Sheng nu (剩女; shèngnǚ; terjemahan umum: "wanita sisa" atau "perempuan sisa") adalah sebuah istilah ejekan yang dipopulerkan oleh Federasi Wanita Seluruh Tiongkok yang mengklasifikasikan wanita yang masih belum menikah pada usia akhir dua puluh tahunan atau lebih.[1][2][3][4] Istilah tersebut banyak dipakai di Tiongkok, termasuk program dan pengarahan yang disponsori negara, selain juga dipakai untuk menyebut wanita di sepanjang Asia, India, dan Amerika Utara.[5][6] Istilah tersebut banyak dipakai di media umum dan telah menjadi subyek dari beberapa serial televisi, majalah dan artikel surat kabar, dan publikasi buku yang berfokus pada aspek baik dan buruk dari istilah tersebut dan budaya sekitarnya.[7] Xu Xiaomin dari The China Daily menyebut sheng nu merupakan "sepasukan sosial yang diperhitungkan" sementara yang lainnya berpendapat bahwa istilah tersebut harus dianggap positif sebagai pengartian "wanita sukses".[8][9] Istilah slang, 3S atau 3S Women, yang artinya "single, seventies (1970s), and stuck" ("lajang, tujuh puluhan (1970an), dan tersangkut") juga dipakai untuk menggantikan sheng nu.[9][10] Istilah setara untuk pria, guang gun (光棍) yang artinya cabang tunggal, dipakai untuk menyebut pria yang belum menikah dan belum bisa menambahkan 'cabang-cabang' pada pohon keluarga.[11] Secara bersamaan, shengnan (剩男) atau "pria sisa" juga dipakai.[9][12][13]

Latar belakang

 
Sex ratio pada kelahiran di Tiongkok daratan, laki-laki per 100 perempuan, 1980-2010.
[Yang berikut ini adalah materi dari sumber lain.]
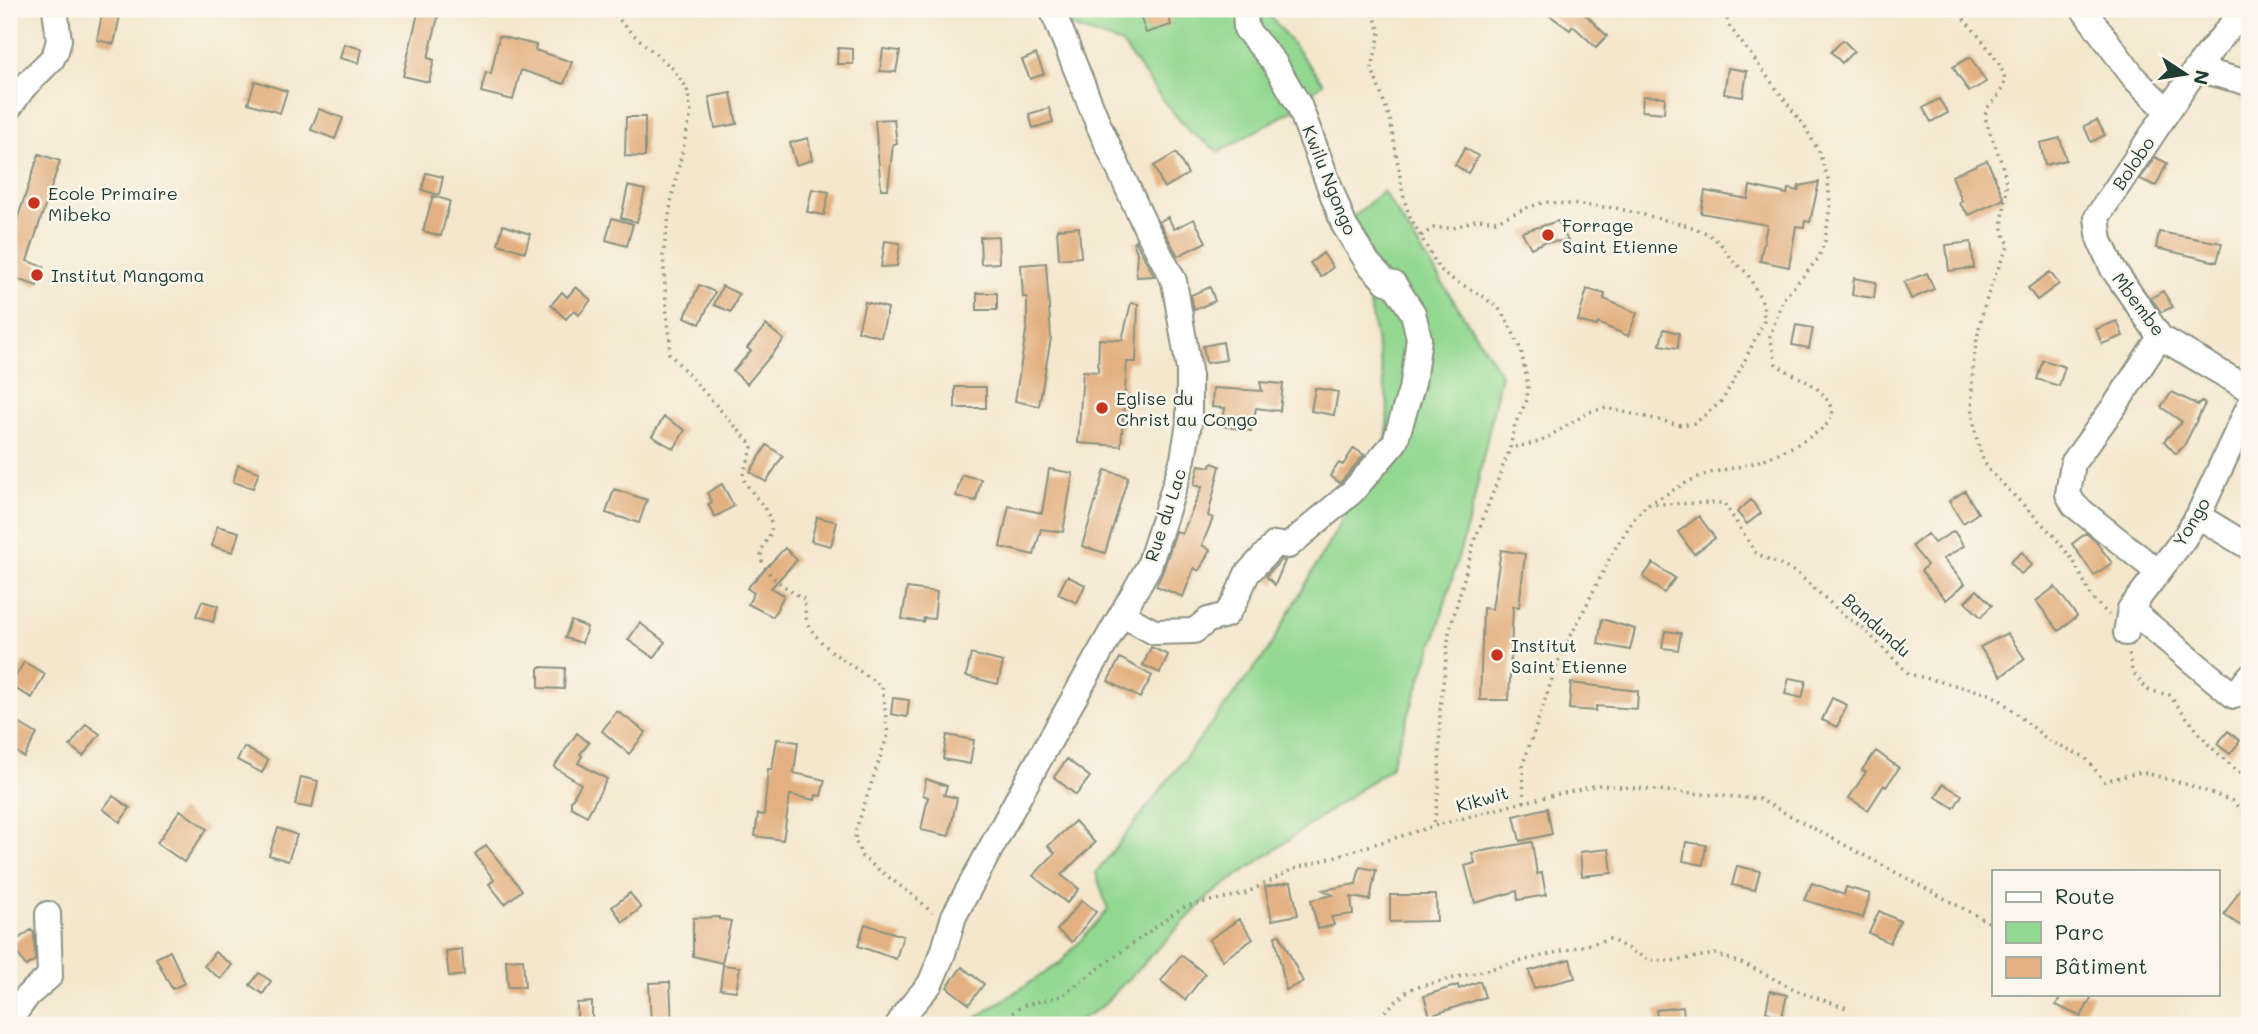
<svg xmlns="http://www.w3.org/2000/svg" width="2258" height="1034" font-family="Mali,sans-serif">
<rect width="100%" height="100%" fill="#fbf7ec"/>
<filter id="ink" filterUnits="userSpaceOnUse"><feTurbulence type="fractalNoise" baseFrequency=".0143" numOctaves="2"/><feDisplacementMap in="SourceGraphic" scale="14" xChannelSelector="R" yChannelSelector="G"/><feConvolveMatrix kernelMatrix="1 2 1 2 8 2 1 2 1" color-interpolation-filters="sRGB"/></filter>
<filter id="wash" filterUnits="userSpaceOnUse"><feTurbulence type="fractalNoise" baseFrequency=".00686" numOctaves="4" result="noise"/><feDisplacementMap in="SourceGraphic" scale="28" xChannelSelector="R" yChannelSelector="G"/><feGaussianBlur stdDeviation="1.57" result="paint"/><feColorMatrix in="noise" values="0 0 0 0 0 0 0 0 0 0 0 0 0 0 0 0 0 1.4 0 .05"/><feComposite in="paint" operator="in"/></filter>
<g filter="url(#wash)">
<rect width="100%" height="100%" fill="#f4e7ce"/>
<path fill="#93d891" stroke="#598a62" stroke-width="2" d="M1019 9H1265L1323 83 1293 110 1219 152 1189 131 1165 103 1122 44Z
M1383 191 1501 374 1473 505 1436 635 1390 768 1208 897 1100 1008 1071 1025H965L1060 963 1108 910 1096 873 1267 652 1359 490 1386 460 1388 405 1366 283 1344 225Z"/>
<g id="blocks">
<path fill="#e3b181" d="M103 9 121 11 114 44 97 40Z
M419 9 439 13 428 58 434 60 429 82 403 76Z
M1138 9H1167L1171 25 1146 33Z
M1541 9H1585L1583 12 1607 36 1596 47 1573 26 1570 30Z
M499 36 536 45 535 50 572 62 564 84 521 70 513 100 481 92 486 72 491 74Z
M1843 40 1854 51 1842 63 1831 52Z
M344 44 362 49 359 63 340 58Z
M838 48 853 49V64H837Z
M883 49 900 51 896 72 880 71Z
M1036 54 1044 74 1030 79 1022 60Z
M1970 57 1986 82 1969 92 1953 67Z
M1728 68 1747 71 1743 97 1724 94Z
M255 81 287 91 280 113 248 103Z
M731 93 737 124 715 128 709 97Z
M1643 96 1665 97 1664 113 1642 111Z
M1939 99 1948 113 1931 122 1923 108Z
M1049 108 1053 122 1033 128 1029 114Z
M319 109 343 118 335 139 311 130Z
M626 117H645V157L625 156Z
M894 119 897 144H893L888 189H881L875 120Z
M2097 120 2105 135 2091 142 2084 126Z
M808 138 812 160 796 165 790 143Z
M2060 138 2066 160 2045 165 2040 143Z
M1465 148 1478 156 1468 173 1455 165Z
M1176 153 1188 174 1164 188 1154 166Z
M39 154 60 161 27 261 44 267 37 286 9 276V244Z
M2155 157 2167 163 2156 186 2140 179Z
M1987 160 2004 199 1969 215 1959 203 1962 201 1952 176Z
M426 173 443 177 439 195 422 190Z
M1819 182 1810 222 1805 221 1804 227 1796 226 1789 267 1760 261 1767 225 1701 213 1705 191 1748 199 1750 186 1787 194 1788 189 1798 191 1799 186Z
M628 186 645 190 637 222 621 218Z
M812 189 829 192 824 215 807 212Z
M433 196 450 201 441 236 423 231Z
M1168 217 1174 229 1194 219 1206 242 1178 256 1159 222Z
M612 218 633 224 627 246 606 240Z
M1558 221 1568 241 1545 242 1531 248 1522 232Z
M503 225 530 234 525 252 498 244Z
M1079 227 1081 257 1059 259 1057 229Z
M2159 232 2222 243 2217 262 2156 248Z
M998 236 999 263 981 264 980 237Z
M1135 240 1154 276 1137 277 1136 268 1137 252 1133 242Z
M885 241 900 243 897 266 881 267Z
M1971 242 1974 268 1949 271 1946 245Z
M1323 253 1333 267 1321 277 1310 263Z
M1046 263 1051 338 1039 406 1015 401 1027 325V297H1023L1021 265Z
M2050 272 2059 284 2037 300 2028 288Z
M1927 273 1934 289 1911 299 1904 282Z
M1854 278 1876 282 1874 298 1852 295Z
M699 285 715 292 700 324 685 317Z
M722 286 739 294 731 312 714 305Z
M576 287 591 300 579 315 574 310 566 319 551 305 562 292 567 297Z
M1210 287 1215 301 1194 310 1191 295Z
M1587 289 1605 294 1604 299 1637 313 1628 336 1598 323 1597 326 1578 321Z
M2163 291 2173 307 2161 312 2151 298Z
M977 293H997V310H977Z
M865 302 888 308 881 337 858 331Z
M1131 303 1138 304 1136 362H1127L1121 446 1078 443 1083 371 1098 372 1099 339 1122 340Z
M2117 321 2123 336 2102 344 2096 329Z
M766 325 784 340 747 384 733 371 751 351 747 348Z
M1796 325 1813 328 1809 348 1792 345Z
M1664 329 1679 333 1678 348 1660 345Z
M1223 342 1226 360 1206 363 1203 346Z
M2043 360 2065 367 2059 386 2037 379Z
M1260 382 1283 384 1280 411 1256 408 1251 431 1222 426 1225 408 1212 407 1213 388 1262 391Z
M955 387H986V408H955Z
M1315 388 1338 392 1334 415 1311 411Z
M2172 392 2198 405 2202 401 2205 404 2184 446 2176 454 2164 441 2182 422 2161 407Z
M664 417 685 430 674 449 652 436Z
M767 445 783 456 766 482 750 472Z
M1354 448 1364 455 1340 483 1330 476 1339 463 1343 465Z
M1212 463 1220 466 1208 516 1213 518 1202 545 1210 550 1199 571 1194 568 1183 597 1156 586 1163 571 1176 531 1182 534 1202 487 1194 485 1199 465 1210 467Z
M238 465 259 472 253 488 233 482Z
M1049 469 1073 473 1063 532 1041 529 1034 555 1000 547 1009 506 1042 513Z
M1105 470 1128 477 1105 553 1082 546Z
M962 475 981 479 976 501 956 496Z
M722 484 734 506 715 517 708 504 712 502 707 493Z
M614 489 647 500 639 523 606 513Z
M1965 491 1978 513 1963 523 1949 501Z
M1751 500 1761 513 1747 524 1737 512Z
M1699 516 1715 538 1694 554 1678 532Z
M817 517 837 522 831 546 811 541Z
M217 526 239 532 233 552 212 546Z
M1954 531 1964 546 1943 559 1965 584 1946 600 1921 571 1927 565 1912 546 1927 534 1934 543Z
M2086 533 2096 542 2112 563 2094 575 2072 544Z
M785 548 797 560 771 588 784 595 773 617 748 604 754 593 747 588Z
M1501 550 1525 554 1519 607 1513 606 1509 700H1480L1483 608 1492 609Z
M2022 552 2032 565 2021 574 2010 562Z
M1281 560 1285 561 1275 585 1266 576Z
M1653 563 1675 578 1664 593 1643 577Z
M1067 576 1085 585 1077 603 1058 594Z
M2055 587 2077 616 2059 631 2036 601Z
M907 588 937 592 934 619 924 618 923 622 902 619Z
M1977 590 1992 605 1981 617 1965 602Z
M202 601 218 606 213 622 196 616Z
M1602 619 1635 629 1630 650 1598 644Z
M571 621 587 627 582 643 565 638Z
M640 623 665 642 654 658 628 640Z
M1665 631 1681 633 1678 650 1662 648Z
M2007 633 2025 659 2001 676 1980 647Z
M1151 647 1168 655 1160 673 1143 665Z
M971 654 1003 662 998 684 966 676Z
M1120 658 1152 676 1140 698 1108 681Z
M24 662 45 674 32 698 10 686Z
M539 667 565 668 564 689 539 688Z
M1789 678 1806 681 1802 698 1785 694Z
M1571 683 1638 691 1637 709 1596 706V711L1569 709Z
M893 698 909 700 907 717 891 714Z
M1832 698 1847 705 1837 727 1822 720Z
M617 711 646 732 629 754 602 731Z
M17 722 37 734 24 757 9 747V735Z
M86 724 100 734 83 756 70 746Z
M2228 731 2240 741 2230 754 2217 744Z
M577 733 589 743 580 754 582 756 578 763 607 779 587 816 571 807V801L581 784 554 767Z
M947 735 974 740 970 764 943 759Z
M777 739 798 742 794 773 825 780 821 796 816 795 815 800 790 795 783 840 755 836 758 814 764 815 768 769H772Z
M244 747 268 760 262 773 237 760Z
M1876 751 1899 768 1886 787 1884 785 1868 810 1849 798 1866 772 1862 770Z
M1067 759 1090 777 1076 795 1054 777Z
M301 777 318 781 312 808 295 805Z
M926 779 947 786 944 795 957 798 949 836 921 830 928 797 923 795Z
M1943 784 1962 795 1954 808 1936 797Z
M113 796 130 808 120 822 103 809Z
M1547 808 1552 834 1520 841 1514 816Z
M180 810 207 829 184 862 157 843Z
M1075 821 1095 843 1061 875 1079 889 1067 903 1033 876 1055 853 1048 846Z
M278 828 297 835 288 861 269 855Z
M1532 842 1537 874 1542 873 1546 895 1518 900 1517 891 1475 903 1465 866 1475 863 1472 853Z
M1686 842 1706 845 1703 865 1683 861Z
M486 845 522 890 505 904 489 884 494 880 475 854Z
M1609 849 1612 873 1582 876 1580 852Z
M1737 866 1760 871 1755 890 1732 885Z
M1360 867 1376 870 1370 900 1351 897 1353 914 1331 917 1334 925 1318 929 1311 900 1333 895 1323 890 1356 884Z
M2249 875V931L2224 915Z
M1291 882 1298 915 1272 920 1265 887Z
M1812 883 1844 895 1846 887 1870 894 1863 918 1804 900Z
M630 893 641 908 623 922 612 907Z
M1390 895H1436L1437 921 1390 922Z
M1082 900 1096 912 1072 942 1057 930Z
M1879 911 1900 921 1890 943 1869 933Z
M719 917V919L731 921 722 963 693 956V918Z
M1239 919 1253 939 1223 960 1209 940Z
M865 924 903 936 896 959 858 946Z
M31 930 34 933 35 960 26 966 11 944Z
M1280 935 1303 982 1286 990 1275 936Z
M462 949 464 975 449 977 446 951Z
M170 951 185 983 172 989 156 958Z
M215 952 232 965 221 979 204 966Z
M1181 955 1205 974 1185 1000 1161 981Z
M523 959 525 987H508L506 960Z
M1570 959 1575 978 1534 988 1529 971Z
M723 965 740 967 736 991 720 989Z
M962 967 984 984 969 1004 947 987Z
M259 973 271 981 263 994 250 985Z
M1480 981 1485 997 1430 1016 1424 996 1458 985 1459 989Z
M670 982 672 1025H651L649 983Z
M1770 991 1787 995 1782 1016 1766 1012Z
M2062 994H2093L2081 1017 2056 1005Z
M592 1002V1025H577V1003Z
M1683 1007 1685 1025H1658L1656 1010Z"/>
</g>
</g>
<g filter="url(#ink)">
<use href="#blocks" fill-opacity="0" stroke="#8a9281" stroke-width="2"/>
<g fill="none" stroke-linecap="round" stroke-linejoin="round">
<defs>
<path id="minor" d="M2083 9 2135 79 2168 111
M2244 9 2196 69 2097 217 2100 241 2113 269 2160 337 2249 389
M2196 69 2249 83
M9 108 23 88 52 59 56 51 59 40 55 9
M2198 516 2249 547
M2158 572 2074 505 2068 494 2073 463 2116 404 2160 337
M2130 609 2234 696 2249 677
M1123 615 1154 632 1194 631 1208 620 1226 615 1234 603 1247 574 1275 544 1288 546 1352 492 1395 442 1413 383 1419 338 1413 313 1394 284 1386 282 1368 263 1344 225 1299 105 1274 62 1246 29 1245 9
M2126 633 2130 609 2183 540 2198 516 2249 406
M9 1021 28 995 50 976 48 914
M898 1025 906 1012 930 984 943 953 954 916 1036 765 1149 566 1183 459 1189 423V370L1174 281 1147 230 1099 126 1052 9"/>
</defs>
<use href="#minor" stroke="#8a9281" stroke-width="28"/>
<path stroke="#8a9281" stroke-width="3.5" stroke-dasharray="2 5" stroke-linecap="butt" d="M611 9 626 28 672 68 687 88 691 113 672 197 663 255 667 317 670 336 669 353 752 445C752 457 744 466 743 476 743 486 768 506 771 523 773 534 767 538 763 547 753 571 789 589 804 599 805 607 805 619 809 626 825 653 858 668 882 687L888 734 856 829 855 839 862 857 919 900 932 913
M1367 9 1374 15 1380 32 1372 69 1390 119 1404 199 1409 215 1438 267 1447 276 1484 297 1500 310 1508 322 1521 350 1528 385 1527 400 1515 424 1510 448 1474 542 1449 633 1440 709 1439 787 1434 826
M1954 9C1968 23 1997 55 2003 73 2006 79 2004 87 2000 93 1995 103 1983 106 1986 120 1992 143 2005 162 2006 187 2007 210 1996 224 2009 244 2003 257 1997 270 1992 284 1972 335 1961 420 1988 469L2053 535 2073 560 2093 599 2109 615
M1421 236 1434 228H1453L1478 219 1496 221 1529 207 1545 202 1616 208 1685 225 1707 233 1720 243 1734 262 1747 273 1763 303 1764 321 1741 368 1722 401 1695 423 1681 425 1606 408 1589 412 1540 442 1510 448
M1648 504C1664 496 1679 486 1696 478 1714 470 1734 469 1753 463 1769 458 1839 430 1832 410 1822 382 1796 379 1776 364L1770 336 1783 299 1818 259 1825 241 1830 206 1828 179 1819 152 1805 127 1730 27 1723 9
M2129 654 2132 671 2148 690 2169 695 2209 745 2237 771 2249 777
M1524 802 1523 764 1558 662 1614 550 1636 516 1648 504 1724 503 1756 553 1797 573 1847 618 1864 629 1909 674 1987 693 1999 699 2048 740 2085 757 2104 781 2142 772 2189 785 2232 801 2249 817
M995 1025 1022 1006 1061 996 1173 914 1186 906 1244 894 1294 869 1434 826 1524 802 1599 785 1759 799 1994 925
M1369 1025 1410 989 1610 939 1649 960 1672 961 1715 954 1747 965 1802 993 1850 1009"/>
<use href="#minor" stroke="#fff" stroke-width="24"/>
</g>
</g>
<g fill="#c8321e" stroke="#fbf7ec" stroke-width="2.5">
<circle cx="34" cy="203" r="7"/>
<circle cx="1548" cy="235" r="7"/>
<circle cx="37" cy="275" r="7"/>
<circle cx="1102" cy="408" r="7"/>
<circle cx="1497" cy="655" r="7"/>
</g>
<g text-anchor="middle" dominant-baseline="central" stroke-width="5" stroke-linejoin="round" paint-order="stroke">
<g font-size="18" fill="#1f3d34" stroke="#fbf7ec">
<text transform="translate(2133 163) rotate(-56)">Bolobo</text>
<text transform="translate(1330 180) rotate(68)">Kwilu Ngongo</text>
<text transform="translate(2139 304) rotate(53)">Mbembe</text>
<text transform="translate(1165 515) rotate(-72)">Rue du Lac</text>
<text transform="translate(2191 522) rotate(-59)">Yongo</text>
<text transform="translate(1877 625) rotate(42)">Bandundu</text>
<text transform="translate(1482 799) rotate(-16)">Kikwit</text>
</g>
<g font-size="18" fill="#1f3d34" stroke="#fbf7ec" text-anchor="start">
<text x="48" y="193">Ecole Primaire<tspan x="48" dy="21">Mibeko</tspan></text>
<text x="1562" y="225">Forrage<tspan x="1562" dy="21">Saint Etienne</tspan></text>
<text x="51" y="275">Institut Mangoma</text>
<text x="1116" y="398">Eglise du<tspan x="1116" dy="21">Christ au Congo</tspan></text>
<text x="1511" y="645">Institut<tspan x="1511" dy="21">Saint Etienne</tspan></text>
</g>
</g>
<rect width="2258" height="1034" fill="none" stroke="#fbf7ec" stroke-width="35"/>
<rect x="1992" y="870" width="228" height="126" fill="#fbf7ec" stroke="#a3ada2" stroke-width="2"/>
<rect x="2006" y="892" width="35" height="10" fill="#ffffff" stroke="#a3ada2" stroke-width="2"/>
<text x="2055" y="904" font-size="21" fill="#1f3d34">Route</text>
<rect x="2006" y="922" width="35" height="21" fill="#93d891" stroke="#a3ada2" stroke-width="2"/>
<text x="2055" y="940" font-size="21" fill="#1f3d34">Parc</text>
<rect x="2006" y="957" width="35" height="21" fill="#e3b181" stroke="#a3ada2" stroke-width="2"/>
<text x="2055" y="974" font-size="21" fill="#1f3d34">Bâtiment</text>
<g transform="translate(2185 74) rotate(102)" stroke="#fbf7ec" stroke-width="5" paint-order="stroke">
<path d="M0-5L12 26L0 18L-12 26Z" fill="#1f3d34"/>
<text y="-10" font-size="19" font-weight="bold" text-anchor="middle" fill="#1f3d34">N</text>
</g>
</svg>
Kebijakan satu anak (Program Keluarga Berencana) dan aborsi selektif jenis kelamin di Tiongkok menyebabakan pertumbuhan ketimpangan dalam keseimbangan gender di negara tersebut.[1][2] Sejak tahun 1979, saat kebijakan satu anak diperkenalkan, sekitar 20 juta laki-laki lahir melebihi perempuan, atau 120 laki-laki dari 100 kelahiran perempuan,[14][15] dan pada tahun 2020, Tiongkok diperkirakan memiliki 24 juta laki-laki melebihi perempuan.[16] Rata-rata global adalah 103 banding 107 perempuan.[17]

 
Tanda pemerintah menyatakan: "Demi negara makmur, berkuasa dan keluarga bahagia, mohon pakai kelahiran berencana."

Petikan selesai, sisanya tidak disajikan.